Friedberg Mercantile Group, Inc.—a Canadian-based registered futures commission merchant—was fined US $70,000 by the Commodity Futures Trading Commission for having an insufficient amount of funds in its so-called “customer secured account” origin on one day, and for not reporting to the CFTC its deficiency on the same day, as required. According to the CFTC, on February 5, 2013, a Friedberg Mercantile customer requested a transfer of US $300,000 from its so-called segregated account (to support US futures and options) to its secured account (to support non-US futures and options) to cover a margin call. As a result of some erroneous attempted transfers of funds to accommodate the client’s request, the firm had insufficient funds in its customer secured account origin to meet its secured funds obligations to its customers.

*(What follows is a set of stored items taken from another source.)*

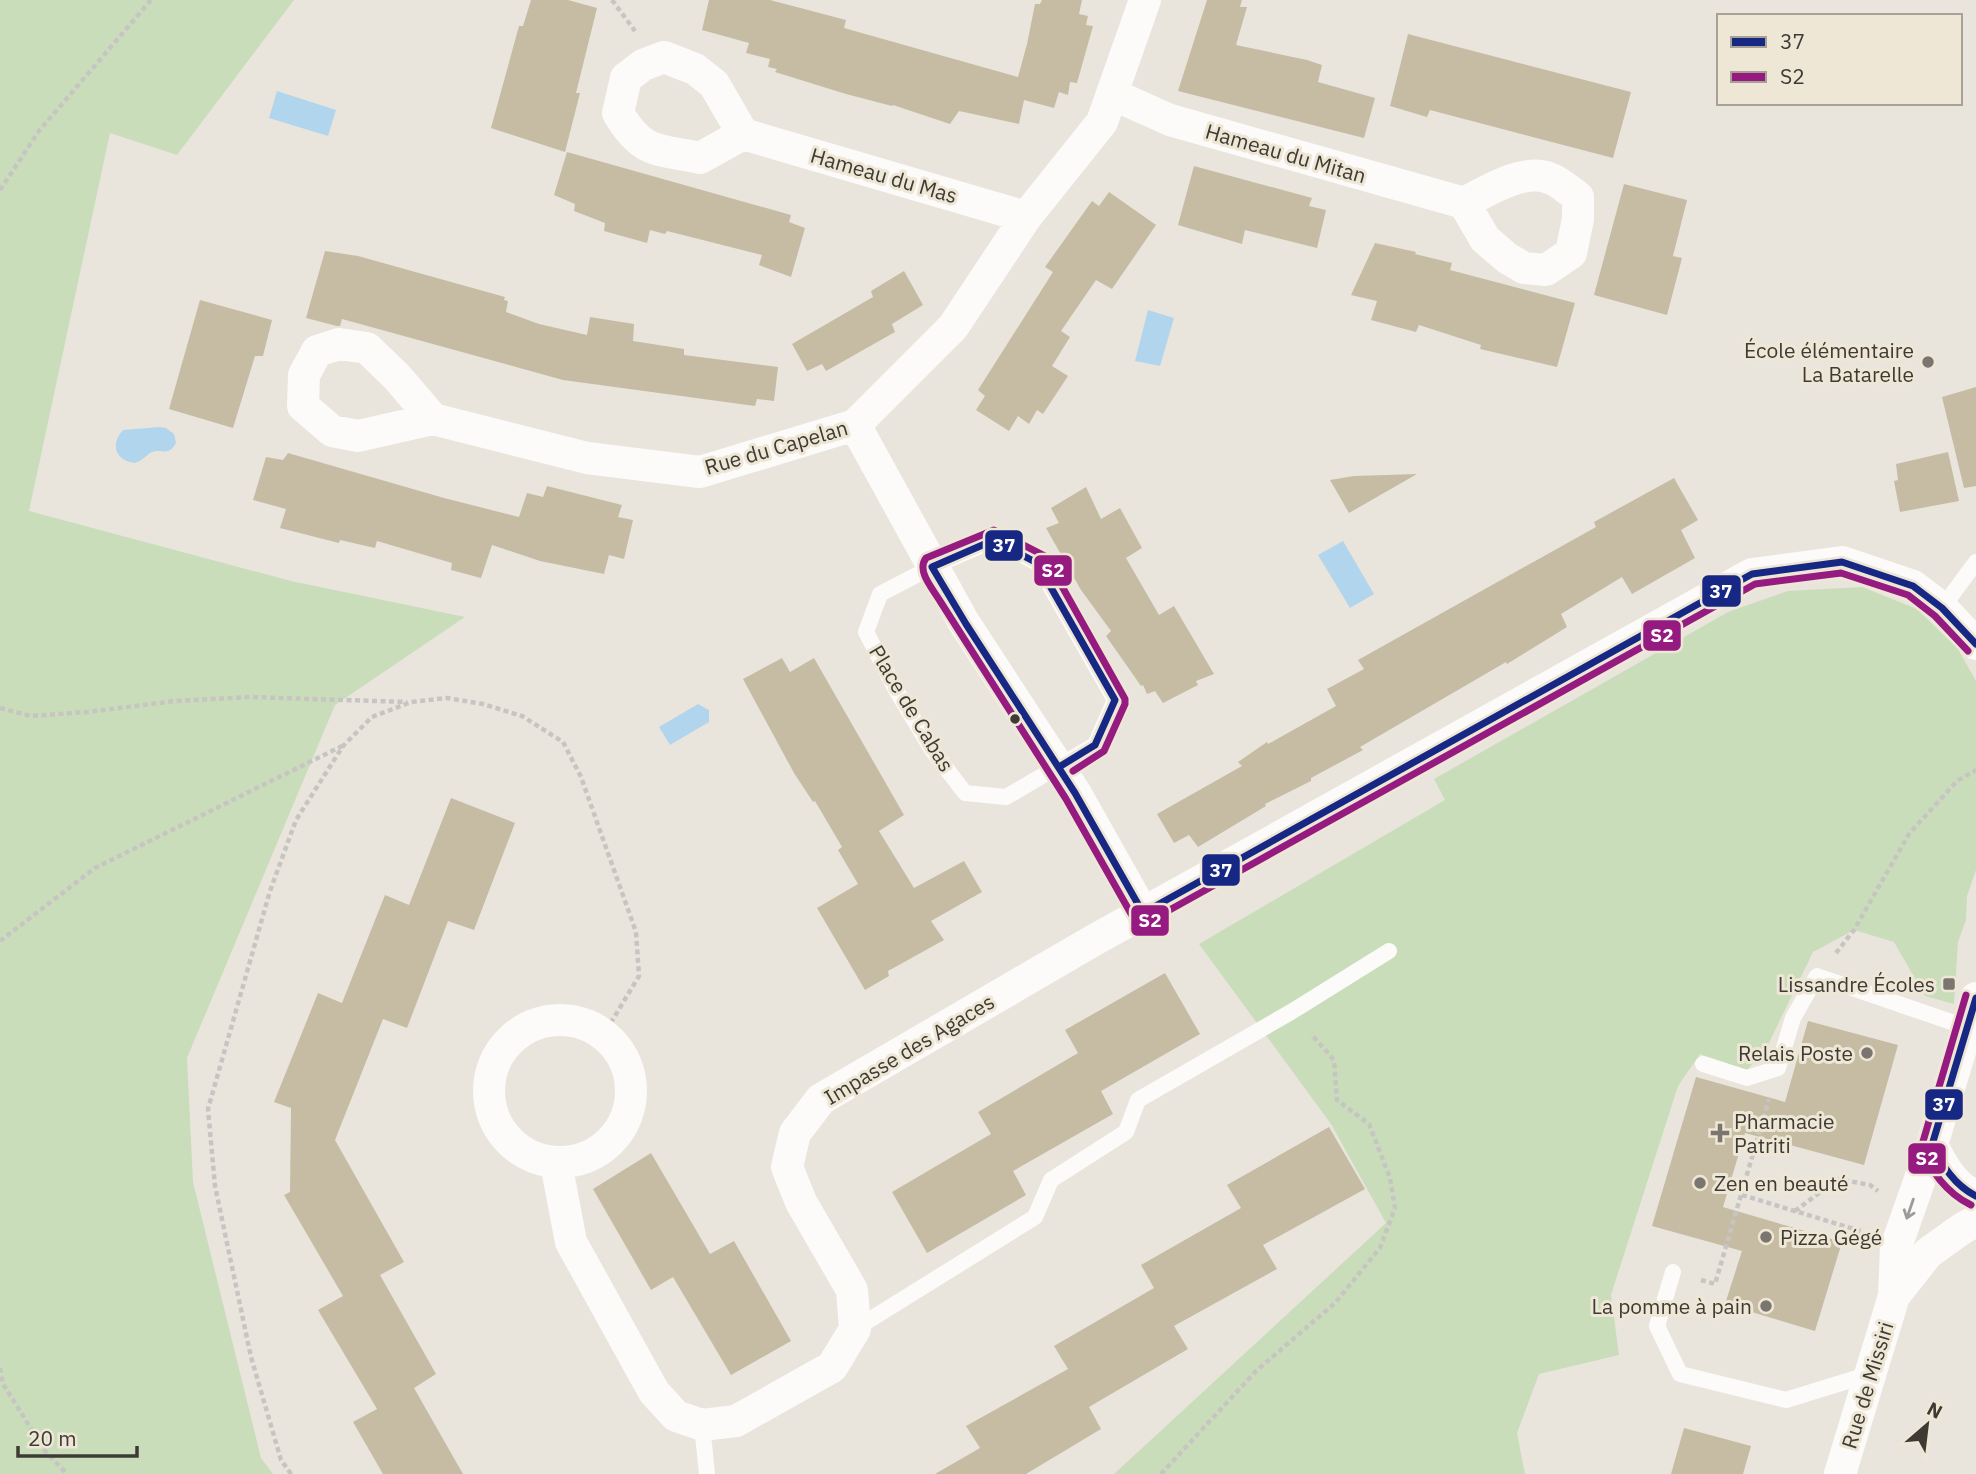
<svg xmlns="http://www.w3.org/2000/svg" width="1976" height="1474" font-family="'IBM Plex Sans',sans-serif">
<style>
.green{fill:#c9ddba}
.water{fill:#b2d5ee}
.building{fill:#c6bca4}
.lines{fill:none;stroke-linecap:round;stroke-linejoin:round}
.path{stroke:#c7c5c2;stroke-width:4.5;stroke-dasharray:5 3.5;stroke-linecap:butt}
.lane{stroke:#fcfbfa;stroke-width:16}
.street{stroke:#fcfbfa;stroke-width:32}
.bus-1-casing{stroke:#efe7d6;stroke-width:12}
.bus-2-casing{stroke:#efe7d6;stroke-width:12}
.bus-1{stroke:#162883;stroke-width:7}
.bus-2{stroke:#951b81;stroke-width:7}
.oneway{stroke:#9d9b98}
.poi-dot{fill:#7a766f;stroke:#efe7d6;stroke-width:2.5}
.bus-dot{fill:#3e3b35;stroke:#efe7d6;stroke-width:2.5}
.labels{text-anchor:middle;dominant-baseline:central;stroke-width:6;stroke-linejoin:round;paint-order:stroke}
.street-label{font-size:21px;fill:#3e3b35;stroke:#efe7d6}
.poi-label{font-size:21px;fill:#3e3b35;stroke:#efe7d6;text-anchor:end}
.line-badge{stroke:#efe7d6;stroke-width:2.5}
.badge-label{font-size:19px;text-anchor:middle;font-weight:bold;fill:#fff}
</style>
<rect width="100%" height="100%" fill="#e9e5dc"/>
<path class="green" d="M0,0H294L177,155L110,133L29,511L291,581L465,617L335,705L187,1058L193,1182L261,1458L273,1474H0Z
M1862,587L1917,609L1958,649L1976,681V870L1967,896L1966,920L1958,942L1954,1004L1925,996L1894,942L1854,930L1813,952L1767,1047L1747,1070L1700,1054L1678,1086L1611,1295L1619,1355L1539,1374L1517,1433L1525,1474H1114L1386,1223L1331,1124L1199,944L1445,800L1434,779L1728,612L1788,591Z"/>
<path class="water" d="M277,91L336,110L328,136L269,118Z
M1148,310L1174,318L1160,366L1135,361Z
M159,427L166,428L174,434L176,443C168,458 161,447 150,453C145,457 141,461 135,463C115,461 110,444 123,430Z
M1343,541L1374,594L1350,608L1318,555Z
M698,704L709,710V722L670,745L659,727Z"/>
<path class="building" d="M531,0H568L597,8L576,93H580L565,152L491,128L519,26H523Z
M709,0H770L846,20L844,28L1018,77L1027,44L1035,4H1040L1042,0H1082L1079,14L1088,16L1086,25L1093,26L1077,83L1070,82L1068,95L1059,92L1054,108L1024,100L1019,124L959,111L950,124L893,105L892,106L846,94L775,72L777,69L768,67L770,59L746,53L749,43L702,30Z
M1207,0H1242L1240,7H1247L1236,45L1307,60L1322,65L1318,82L1375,98L1364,138L1178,91Z
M1408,34L1631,92L1613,158L1430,110L1427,117L1390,106Z
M567,152L791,215L789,222L805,228L791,277L759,265L762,255L667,231L665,234L650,230L647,243L604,231L605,223L574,211L575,204L554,195Z
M1194,166L1312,198L1309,206L1326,210L1317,248L1245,230L1242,244L1178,225Z
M1624,184L1687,200L1673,256L1682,258L1667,315L1594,295Z
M1109,192L1156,225L1112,289L1096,280L1061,331L1070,337L1052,366L1068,376L1043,414L1037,410L1029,424L1018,416L1009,431L976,410L985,396L978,390L1053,272L1045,267L1092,201L1099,206Z
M1375,243L1416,252L1415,254L1452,263L1450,270L1575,303L1557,367L1480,349L1481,345L1419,325L1416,332L1371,320L1377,301L1351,295Z
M325,251L358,256L505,297L504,300L508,301L506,312L539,324L587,335L590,317L634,324L633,341L684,349V355L778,367L774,401L757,399L755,406L563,380L342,319L340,326H337L306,318Z
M904,271L923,305L892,324L895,332L826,371L822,364L807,371L792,344L873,297L871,291Z
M200,300L272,320L263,356H255L233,428L169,409Z
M1976,387V486L1964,488L1942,397Z
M1948,452L1959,501L1900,512L1894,481L1898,480L1896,464Z
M288,453L444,498L519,517L527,493L543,497L547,486L622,505L618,517L633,520L624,559L609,555L604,574L540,561L492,545L481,578L451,570L452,563L377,541L375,548L340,540L339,543L280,528L286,509L253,500L266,457L283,460Z
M1417,474L1349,513L1330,480L1354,476Z
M1674,478L1698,520L1681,530L1695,558L1632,594L1622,577L1561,614L1567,627L1507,664L1506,662L1360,747L1363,750L1311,778V781L1265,804L1266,806L1198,847L1189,835L1174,843L1157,814L1242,766L1238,762L1267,742L1268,744L1336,706L1327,689L1364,669L1358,660L1596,527L1594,522Z
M1086,487L1101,519L1120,508L1142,548L1126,558L1159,615L1174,606L1214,674L1196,681L1198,685L1163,703L1155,691L1147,694L1143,685L1141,686L1106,636L1111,631L1081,590L1046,528L1059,523L1051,508Z
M782,658L790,672L814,658L904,815L879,831L914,888L964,861L982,892L931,921L944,940L888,971L889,976L865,990L817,908L858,884L838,850L842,847L815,801L813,802L794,773L743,679Z
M451,798L515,823L474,930L448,921L407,1028L383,1019L335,1140L404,1262L380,1275L436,1374L414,1388L463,1474H383L353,1422L377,1409L318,1310L343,1296L284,1195L290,1192L291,1108L274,1102L318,993L342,1003L385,895L409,905Z
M1165,973L1200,1034L1101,1091L1113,1114L1013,1171L1026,1195L927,1253L892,1192L991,1134L978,1112L1078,1053L1065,1030Z
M1808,1021L1898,1045L1864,1165L1745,1133L1723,1207L1842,1242L1815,1331L1725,1304L1742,1251L1652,1226L1696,1077L1785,1102Z
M1329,1127L1365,1189L1263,1245L1277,1269L1174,1326L1188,1349L1089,1407L1101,1429L1026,1474H935L980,1448L966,1426L1068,1369L1054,1346L1154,1288L1141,1265L1241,1208L1227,1185Z
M651,1153L710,1254L734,1241L791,1341L731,1375L673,1277L651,1290L593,1189Z
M1684,1428L1751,1446L1743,1474H1671Z"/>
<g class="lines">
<path class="path" d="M612,0L635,31
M0,190L39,131L151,0
M0,708L31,716L87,712L175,701L250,697L407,702
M0,941L95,868L342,746
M1836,953L1854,930L1909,834L1957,781L1976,770
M1742,1195L1864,1232
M1795,1211L1838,1179L1870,1185L1878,1191
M1701,1280L1715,1284L1769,1099
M0,1368L3,1384L45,1451L67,1474
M291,1474L281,1460L251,1357L215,1186L208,1109L270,891L296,820L343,746L372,717L411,702L447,698L483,704L522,716L563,742L581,777L636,932L639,976L604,1034
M1161,1474L1256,1371L1335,1303L1380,1248L1395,1208L1390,1178L1369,1124L1337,1100L1334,1060L1311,1034"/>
<path class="lane" d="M994,540L1037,563L1115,700L1095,745L1006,797L965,793L932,750L896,690L866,632L880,594L932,567Z
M1942,608L1976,562
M1703,1064L1747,1078L1778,1068L1793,1018L1817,976L1966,1027
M1673,1272L1657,1326L1680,1374L1786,1400L1870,1374
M855,1329L1035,1217L1051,1180L1126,1132L1138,1100L1291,1012L1389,951
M702,1425L707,1474"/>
<path class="street" d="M1112,94L1170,120L1464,203C1487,191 1523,168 1549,178C1559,181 1569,191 1578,197V219L1571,253L1546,270L1524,268L1507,258L1485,239L1464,203
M743,134L714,84L695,69L664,57L643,65L626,78L618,113C642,154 657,149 700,158L743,134L1026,217
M433,419L397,377L367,348L339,344L317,351L304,375L303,406L332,431L358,436L433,419L587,458L700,472L855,425L953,327L1026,217L1102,122L1145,0
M855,425L963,621L1076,794L1143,913L1752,574L1842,562L1913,586L1942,608L1976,644
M1976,998L1932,1145C1942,1165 1954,1187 1976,1196
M489 1091a71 71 0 1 1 142 0a71 71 0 1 1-142 0Z
M556,1163L571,1242L654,1392L676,1416L702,1425L736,1421L832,1367L855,1329L852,1290L801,1202L787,1167L795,1133L821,1099L1096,939L1143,913
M1894,1296L1928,1253L1963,1228L1976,1221
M1840,1474L1894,1296L1896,1247L1932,1145"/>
<g class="bus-1-casing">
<path id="bus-1" d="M1059,767L1095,745L1115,700L1037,563L994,540L932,567L966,624L1075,793L1143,913L1752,574L1842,562L1913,586L1942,608L1976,644
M1976,998L1932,1145C1943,1166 1954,1185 1976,1196"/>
</g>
<g class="bus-2-casing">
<path id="bus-2" d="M1073,771L1104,751L1125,704V699L1045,556L994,530L926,558C916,571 933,589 940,601L1066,799L1134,919L1142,923L1148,922L1755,584L1841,573L1908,595L1935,616L1968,651
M1966,995L1922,1145C1928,1170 1948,1194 1971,1205"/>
</g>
<use href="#bus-1" class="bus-1"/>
<use href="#bus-2" class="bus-2"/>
</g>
<defs><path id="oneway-shaft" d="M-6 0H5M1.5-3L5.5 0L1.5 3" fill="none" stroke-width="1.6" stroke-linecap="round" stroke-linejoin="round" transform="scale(1.75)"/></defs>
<use class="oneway" href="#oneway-shaft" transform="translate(1910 1209) rotate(109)"/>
<g class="poi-dot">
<circle cx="1928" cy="362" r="7"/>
<rect x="1942" y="977" width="14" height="14" rx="3.5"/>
<circle cx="1867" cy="1053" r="7"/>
<path d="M1716.5 1122.5h7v7h7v7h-7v7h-7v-7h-7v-7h7z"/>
<circle cx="1700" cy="1183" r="7"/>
<circle cx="1766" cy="1237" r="7"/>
<circle cx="1766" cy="1306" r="7"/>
</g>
<circle class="bus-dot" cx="1015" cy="719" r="6"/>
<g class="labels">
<g class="street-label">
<text transform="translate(1286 153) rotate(16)">Hameau du Mitan</text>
<text transform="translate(884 175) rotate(16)">Hameau du Mas</text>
<text transform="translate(776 447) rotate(-16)">Rue du Capelan</text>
<text transform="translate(912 708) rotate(59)">Place de Cabas</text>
<text transform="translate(909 1049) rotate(-31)">Impasse des Agaces</text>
<text transform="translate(1867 1385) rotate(-73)">Rue de Missiri</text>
</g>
<g class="poi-label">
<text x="1914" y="350">École élémentaire<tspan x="1914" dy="24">La Batarelle</tspan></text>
<text x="1935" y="984">Lissandre Écoles</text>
<text x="1853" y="1053">Relais Poste</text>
<text x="1734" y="1121" text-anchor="start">Pharmacie<tspan x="1734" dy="24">Patriti</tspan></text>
<text x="1714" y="1183" text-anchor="start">Zen en beauté</text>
<text x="1780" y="1237" text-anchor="start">Pizza Gégé</text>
<text x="1752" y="1306">La pomme à pain</text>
</g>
</g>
<g class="line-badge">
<rect x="984" y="529" width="40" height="33" rx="7" fill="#162883"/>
<rect x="1033" y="554" width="40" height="33" rx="7" fill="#951b81"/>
<rect x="1701" y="574" width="41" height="34" rx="7" fill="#162883"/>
<rect x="1642" y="619" width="40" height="33" rx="7" fill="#951b81"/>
<rect x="1201" y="853" width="40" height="34" rx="7" fill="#162883"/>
<rect x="1130" y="904" width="40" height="33" rx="7" fill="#951b81"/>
<rect x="1924" y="1088" width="40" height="33" rx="7" fill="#162883"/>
<rect x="1907" y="1142" width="40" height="33" rx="7" fill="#951b81"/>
</g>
<g class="badge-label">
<text x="1004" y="552">37</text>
<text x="1053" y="577">S2</text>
<text x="1721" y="598">37</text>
<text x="1662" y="642">S2</text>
<text x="1221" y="877">37</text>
<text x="1150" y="927">S2</text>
<text x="1944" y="1111">37</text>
<text x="1927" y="1165">S2</text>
</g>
<rect x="1717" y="14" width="245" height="91" fill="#efe7d6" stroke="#a8a296" stroke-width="2"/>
<rect x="1731" y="37" width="35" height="10" fill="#162883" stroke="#a8a296" stroke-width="2"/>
<text x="1780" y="49" font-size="21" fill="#3e3b35">37</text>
<rect x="1731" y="72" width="35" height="10" fill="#951b81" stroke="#a8a296" stroke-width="2"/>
<text x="1780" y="84" font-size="21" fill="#3e3b35">S2</text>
<g transform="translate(1927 1425) rotate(28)" stroke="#efe7d6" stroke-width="5" paint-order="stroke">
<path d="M0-5L12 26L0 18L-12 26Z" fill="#3e3b35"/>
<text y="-10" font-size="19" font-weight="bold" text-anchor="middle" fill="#3e3b35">N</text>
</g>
<path d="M18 1446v10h119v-10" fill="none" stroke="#3e3b35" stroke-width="3.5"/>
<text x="28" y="1446" font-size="21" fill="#3e3b35" stroke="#efe7d6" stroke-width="5" paint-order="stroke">20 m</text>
</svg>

The following day, to fix this matter, the firm moved funds from its segregated customer account at its bank to its house account there, and then from its house account to its customer secured omnibus account at its carrying firm. However this commingling of customer segregated and house funds in the firm’s house account was also improper, said the Commission. Friedberg Mercantile also did not provide notice to the CFTC of its February 5 customer secured funds deficiency until February 14, instead of on February 5, as required, said the CFTC. Friedberg Mercantile consented to the terms of its sanction.

Compliance Weeds. This is the latest in a series of CFTC enforcement actions related to violations of its customer protection rules. The CFTC has indisputably put the industry on notice that, no matter what the cause or duration—even if the error was clearly clerical, it will sanction registrants for infractions. At a minimum, FCMs should augment their checks and balances to detect potential customer protection rules violations and regularly review their processes to help ensure that no prior mistakes have been made.